Our curriculum has evolved on this foundation but has included the story telling and singing tradition as a means of passing on knowledge effortlessly. The traditional schools rarely classified the subjects in the early school days. Learning was wholesome and was meant to be used to understand the life around the child.

It is our intention, through our curriculum, to integrate life and learning and help children to synthesize knowledge through the observations and experiences made available to the child in the school environment or the real life environment.

Keeping all these requirements in mind, we decided to classify our learning into five basic modules centered on the five elements: Sun, Earth, Water, Air and Space. The five elements are essential for survival. The children learn the physical properties and experience these elements through their five senses. We call this type of learning as Experiential learning. We all know that learning is much more accessible for practical use if it is experiential or has been acquired by doing. The basic essential concepts deemed necessary by the educational boards and institutions are incorporated in stories and songs and repeated and recited in class.
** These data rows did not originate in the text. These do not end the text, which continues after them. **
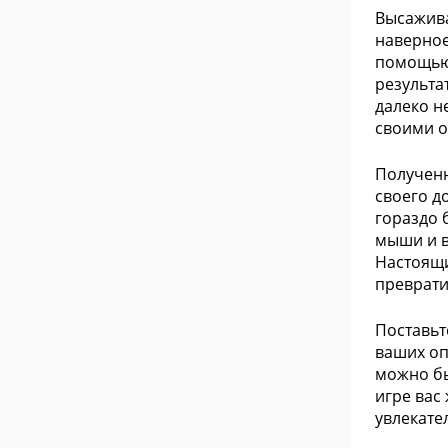
Высажива
наверное
помощью 
результа
далеко н
своими о
Полученн
своего д
гораздо 
мыши и в
Настоящи
преврати
Поставьт
ваших оп
можно бы
игре вас
увлекате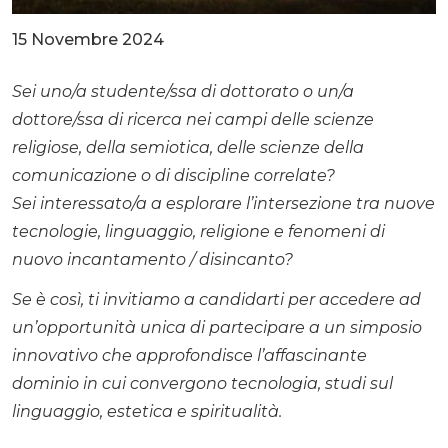
15 Novembre 2024
Sei uno/a studente/ssa di dottorato o un/a
dottore/ssa di ricerca nei campi delle scienze
religiose, della semiotica, delle scienze della
comunicazione o di discipline correlate?
Sei interessato/a a esplorare l’intersezione tra nuove
tecnologie, linguaggio, religione e fenomeni di
nuovo incantamento / disincanto?
Se è così, ti invitiamo a candidarti per accedere ad
un’opportunità unica di partecipare a un simposio
innovativo che approfondisce l’affascinante
dominio in cui convergono tecnologia, studi sul
linguaggio, estetica e spiritualità.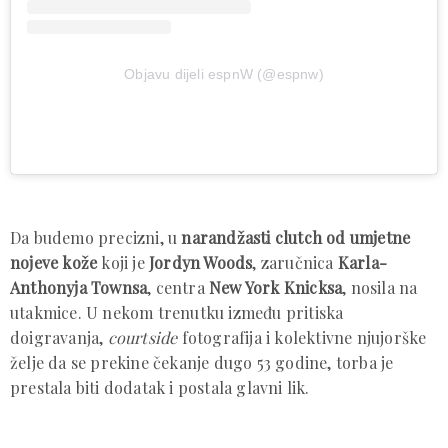
Objavu dijeli espnW (@espnw)
Da budemo precizni, u
narandžasti clutch od umjetne
nojeve kože
koji je
Jordyn Woods
, zaručnica
Karla-
Anthonyja Townsa
, centra
New York Knicksa
, nosila na
utakmice. U nekom trenutku između pritiska
doigravanja,
courtside
fotografija i kolektivne njujorške
želje da se prekine čekanje dugo 53 godine, torba je
prestala biti dodatak i postala glavni lik.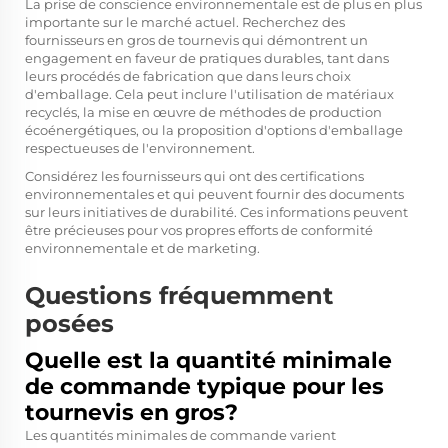
La prise de conscience environnementale est de plus en plus
importante sur le marché actuel. Recherchez des
fournisseurs en gros de tournevis qui démontrent un
engagement en faveur de pratiques durables, tant dans
leurs procédés de fabrication que dans leurs choix
d'emballage. Cela peut inclure l'utilisation de matériaux
recyclés, la mise en œuvre de méthodes de production
écoénergétiques, ou la proposition d'options d'emballage
respectueuses de l'environnement.
Considérez les fournisseurs qui ont des certifications
environnementales et qui peuvent fournir des documents
sur leurs initiatives de durabilité. Ces informations peuvent
être précieuses pour vos propres efforts de conformité
environnementale et de marketing.
Questions fréquemment
posées
Quelle est la quantité minimale
de commande typique pour les
tournevis en gros?
Les quantités minimales de commande varient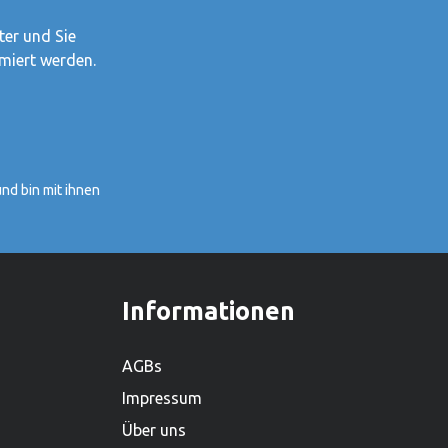
Holzspielwarenproduzenten.Hersteller:
Alles was Goki tut, tut Goki für
ter und Sie
Kinder.1981 haben Gerhard Gollnest
miert werden.
und Fritz-Rüdiger Kiesel begonnen,
Spielzeuge zu verkaufen. Im Laufe der
Jahre ist aus dem kleinen Zwei-Mann-
Betrieb in Hamburg Norddeutschlands
grösster Spielwarenhersteller
nd bin mit ihnen
geworden. Heute sitzt das
Unternehmen in Güster, Schleswig-
Holstein, und beschäftigt weltweit über
450 Mitarbeiter. Mit einem lieferfähigen
Sortiment von mehr als 2.000
Informationen
Produkten ist es zudem einer der
grössten Holzspielwarenproduzenten.
AGBs
Impressum
Über uns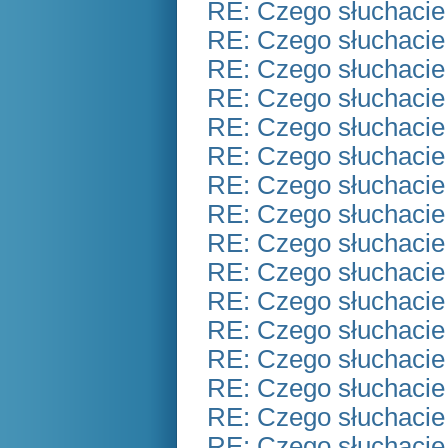
RE: Czego słuchacie
RE: Czego słuchacie
RE: Czego słuchacie
RE: Czego słuchacie
RE: Czego słuchacie
RE: Czego słuchacie
RE: Czego słuchacie
RE: Czego słuchacie
RE: Czego słuchacie
RE: Czego słuchacie
RE: Czego słuchacie
RE: Czego słuchacie
RE: Czego słuchacie
RE: Czego słuchacie
RE: Czego słuchacie
RE: Czego słuchacie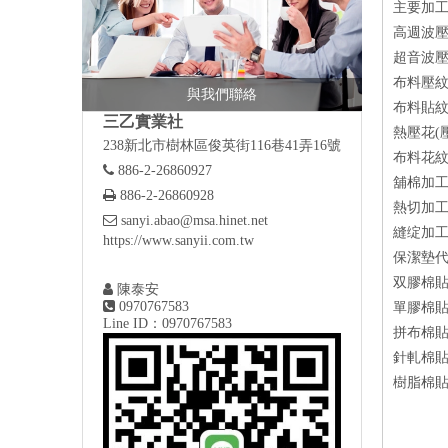
主要加工
高週波
超音波
布料壓
與我們聯絡
布料貼
三乙實業社
熱壓花(
238新北市樹林區俊英街116巷41弄16號
布料花

886-2-26860927
舖棉加

886-2-26860928
熱切加

sanyi.abao@msa.hinet.net
縫绽加
https://www.sanyii.com.tw
保潔墊
双膠棉

陳泰安

0970767583
單膠棉
Line ID：0970767583
拼布棉
針軋棉
樹脂棉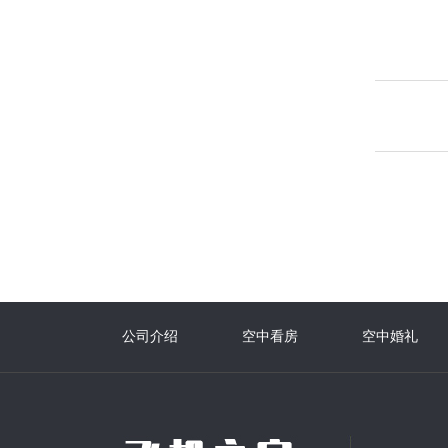
公司介绍
空中看房
空中婚礼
The children make concept drawings to express what they have understood from the stories and songs. Mathematical activities like counting, sorting, classifying, measuring, measured drawings, scaled drawings and geometrical drawings like the traditional Rangolies are all used to include mathematics in the class activities. Discussions, walks, observations and questions are a part of everyday classes. Children are guided to speak about what they know about the element or the concept and then the teacher helps them to build on their existing knowledge of the same.

Learning by doing

The children are divided in to groups. On an empty plot of land they decide and mark the part they want to grow plants in. They measure the plot and draw it to scale. They design the rows and decide what they want to plant. They calculate the quantity of seed they will need. They mulch, water and watch their plants grow. They measure the rate of growth, count the number of flowers and compare with the number of fruits. They observe and sketch the plant parts and the insects and birds that visit. Finally they compute the time they spent gardening and the quantity of vegetables they could harvest and make a cost analysis of their activity. They also learn to make natural pest control extracts and vermicomposting.

This type of knowledge synthesizing process we believe will empower the child and make him/her feel that their methods of learning which helped them acquire so much knowledge till they got to school is a valid method.
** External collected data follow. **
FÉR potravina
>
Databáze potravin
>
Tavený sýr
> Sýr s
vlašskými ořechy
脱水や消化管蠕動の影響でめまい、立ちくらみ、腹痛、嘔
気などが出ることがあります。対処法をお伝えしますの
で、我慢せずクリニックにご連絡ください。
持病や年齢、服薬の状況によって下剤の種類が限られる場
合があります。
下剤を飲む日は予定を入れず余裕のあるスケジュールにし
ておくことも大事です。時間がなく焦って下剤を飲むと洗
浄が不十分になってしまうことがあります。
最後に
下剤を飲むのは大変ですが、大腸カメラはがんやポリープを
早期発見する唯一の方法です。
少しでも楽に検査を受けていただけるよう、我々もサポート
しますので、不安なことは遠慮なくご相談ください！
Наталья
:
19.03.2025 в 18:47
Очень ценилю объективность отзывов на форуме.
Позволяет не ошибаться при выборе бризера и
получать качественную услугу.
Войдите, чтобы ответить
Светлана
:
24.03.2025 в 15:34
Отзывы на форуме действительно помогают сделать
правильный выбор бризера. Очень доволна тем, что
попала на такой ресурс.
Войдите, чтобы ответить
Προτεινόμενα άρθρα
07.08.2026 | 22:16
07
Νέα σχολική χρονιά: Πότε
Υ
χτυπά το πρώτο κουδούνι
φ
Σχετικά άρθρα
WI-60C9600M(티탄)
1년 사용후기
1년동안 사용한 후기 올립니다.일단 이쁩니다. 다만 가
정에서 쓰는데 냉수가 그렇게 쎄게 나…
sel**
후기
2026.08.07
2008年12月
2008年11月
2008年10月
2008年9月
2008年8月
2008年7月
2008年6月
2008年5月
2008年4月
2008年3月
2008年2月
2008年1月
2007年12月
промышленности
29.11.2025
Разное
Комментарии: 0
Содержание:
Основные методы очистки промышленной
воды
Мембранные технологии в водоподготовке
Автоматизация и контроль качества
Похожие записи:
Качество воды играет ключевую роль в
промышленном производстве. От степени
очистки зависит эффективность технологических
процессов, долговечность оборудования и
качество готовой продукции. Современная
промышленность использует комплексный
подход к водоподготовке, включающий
This approach has two main aims: firstly, to make the experiences that students have at the school relevant to the students’ lives, and to rural livelihoods in general. Secondly, the teaching methods should give value to the children’s own knowledge.

Children already have a lot of experience of the elements that they have gathered while helping out at home farming. This knowledge of theirs is generally brushed aside as useless. By celebrating and using the knowledge that children have about the environment, and by presenting farming as a positive choice socially, the children from our school will have a more balanced perspective.
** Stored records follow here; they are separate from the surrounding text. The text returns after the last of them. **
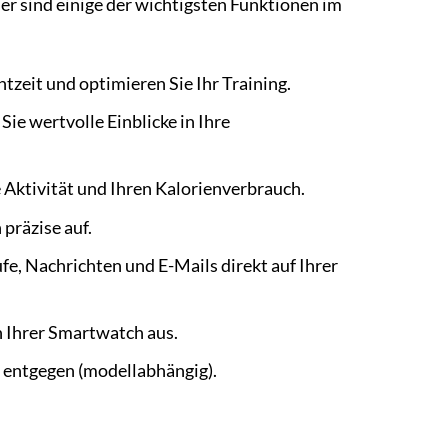
ier sind einige der wichtigsten Funktionen im
zeit und optimieren Sie Ihr Training.
Sie wertvolle Einblicke in Ihre
e Aktivität und Ihren Kalorienverbrauch.
präzise auf.
e, Nachrichten und E-Mails direkt auf Ihrer
 Ihrer Smartwatch aus.
 entgegen (modellabhängig).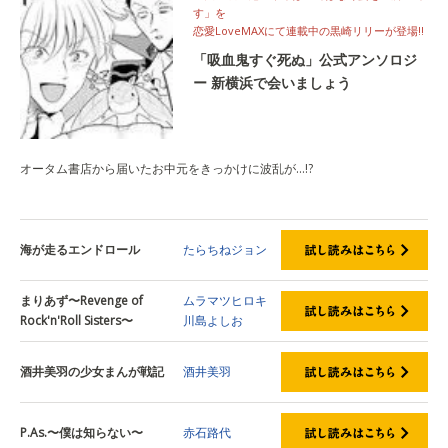
す」を
恋愛LoveMAXにて連載中の黒崎リリーが登場!!
「吸血鬼すぐ死ぬ」公式アンソロジ
ー 新横浜で会いましょう
オータム書店から届いたお中元をきっかけに波乱が…!?
海が走るエンドロール
たらちねジョン
まりあず〜Revenge of
ムラマツヒロキ
Rock'n'Roll Sisters〜
川島よしお
酒井美羽の少女まんが戦記
酒井美羽
P.As.〜僕は知らない〜
赤石路代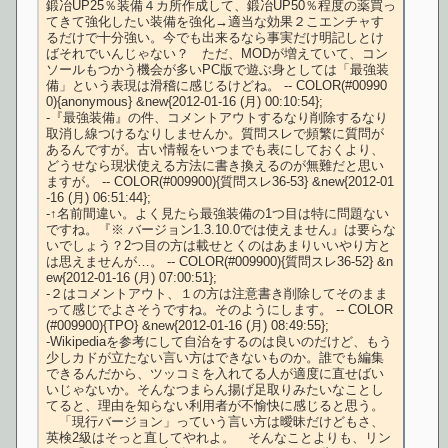
鍛冶UP25％装備４カ所作成して、鍛冶UP50％程度の薬買っ
てきて強化したい装備を強化→適当な効果２こエンチャす
るだけで十分強い。今でも出来るなら事実だけ明記しとけ
ばそれでいんじゃない？　ただ、MODが増えていて、コン
ソールもつかう機会が多いPC版で遊ぶ身としては「最強装
備」という表現は滑稽に感じるけどね。 -- COLOR(#00990
0){anonymous} &new{2012-01-16 (月) 00:10:54};

-『最強装備』の件、コメントアウトするなり削除するなり
取消し線つけるなりしませんか。質問スレで頻繁に質問が
あるんですが。古い情報をいつまでも表にしておくより、
どうせなら現状使える方法に書き換えるのが無難だと思い
ますが。 -- COLOR(#009900){質問スレ36-53} &new{2012-01
-16 (月) 06:51:44};

-↑名前間違い。よく見たら最強装備の1つ目は特に問題ない
ですね。『※ バージョン1.3.10.0では使えません』は要らな
いでしょう？2つ目の方は載せとくのはあまりいいやり方と
は思えませんが…。 -- COLOR(#009900){質問スレ36-52} &n
ew{2012-01-16 (月) 07:00:51};

-２はコメントアウト、１の方は注意書き削除してそのまま
って感じでよさそうですね。そのようにします。 -- COLOR
(#009900){TPO} &new{2012-01-16 (月) 08:49:55};

-Wikipediaを参考にして自治をするのは良いのだけど、もう
少しカドが立たない言い方はできないものか。誰でも編集
できるんだから、ツッコミを入れてる人が適度に直せばい
いじゃないか。そんなつまらん揚げ足取りみたいなことし
てると、理由を知らない利用者が不愉快に感じると思う。
　「現行バージョン」っていう言い方は曖昧だけどもさ、
英検2級はそっと直してやれよ。　そんなことよりも、リン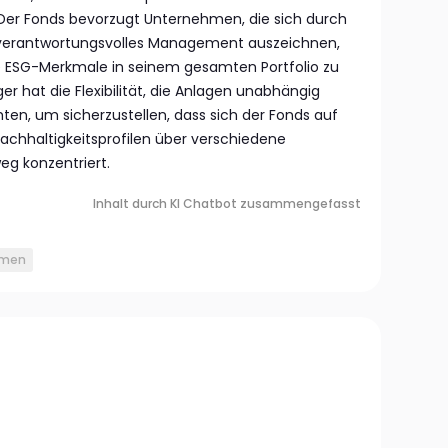
Der Fonds bevorzugt Unternehmen, die sich durch
 verantwortungsvolles Management auszeichnen,
ive ESG-Merkmale in seinem gesamten Portfolio zu
er hat die Flexibilität, die Anlagen unabhängig
en, um sicherzustellen, dass sich der Fonds auf
chhaltigkeitsprofilen über verschiedene
eg konzentriert.
Inhalt durch KI Chatbot zusammengefasst
hmen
We do hope that the fact that they have had so much time to dwell on it will help them resist the parental and peer pressure to make money the sole object of their work. And maybe a few years down the line they will find ways of living a simple, dignified, economically satisfying and fruitful life based on farming and the values they have imbibed from our school.

Meenakshi
Puvidham Learning Centre, Nagarkudal Village, via Indur, Pennagaram Taluk, Dharmapuri District, Tamil Nadu.